▶ [MATERIAL PROVIDED]:

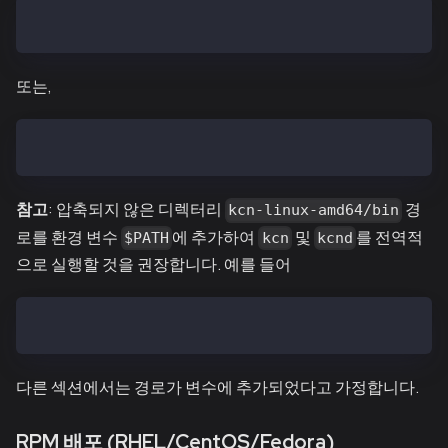
$ tar zxf kcn-vX.X.X-linux-amd64.tar.gz
또는,
$ tar zxf kcn-baobab-vX.X.X-linux-amd64.tar.gz
참고
: 압축되지 않은 디렉터리
경
kcn-linux-amd64/bin
로를 환경 변수
에 추가하여
및
를 전역적
$PATH
kcn
kcnd
으로 실행할 것을 권장합니다. 예를 들어
$ export PATH=$PATH:~/downloaded/path/kcn-linux-amd6
다른 섹션에서는 경로가 변수에 추가되었다고 가정합니다.
RPM 배포 (RHEL/CentOS/Fedora)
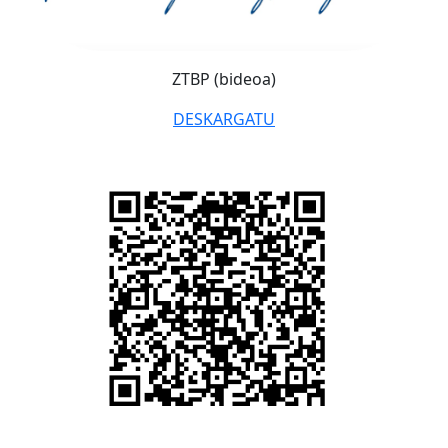
ZTBP (bideoa)
DESKARGATU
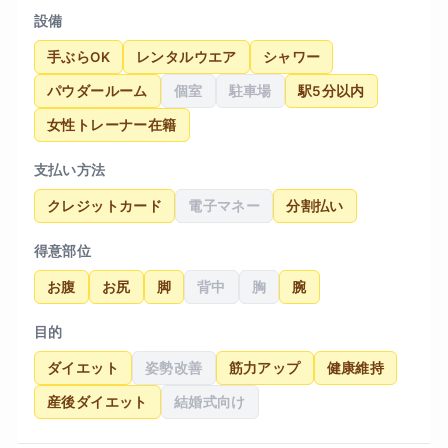
設備
手ぶらOK
レンタルウエア
シャワー
パウダールーム
個室
駐車場
駅5分以内
女性トレーナー在籍
支払い方法
クレジットカード
電子マネー
分割払い
得意部位
お腹
お尻
脚
背中
胸
腕
目的
ダイエット
姿勢改善
筋力アップ
健康維持
産後ダイエット
結婚式向け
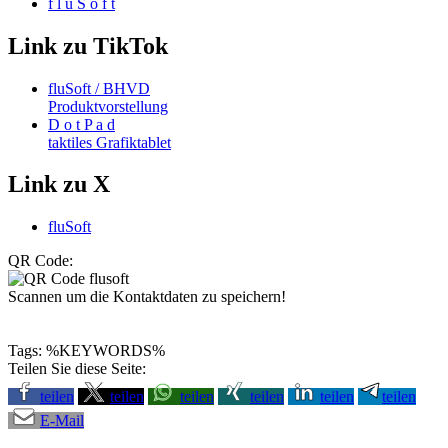
f l u S o f t
Link zu TikTok
fluSoft / BHVD
Produktvorstellung
D o t P a d
taktiles Grafiktablet
Link zu X
fluSoft
QR Code:
Scannen um die Kontaktdaten zu speichern!
Tags: %KEYWORDS%
Teilen Sie diese Seite:
teilen
teilen
teilen
teilen
teilen
teilen
E-Mail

▶ [TASK TO COMPLETE]:
In the listing, count every line holding the word "linux"; answer with the count alone.

▶ [RESPONSE AREA]:
4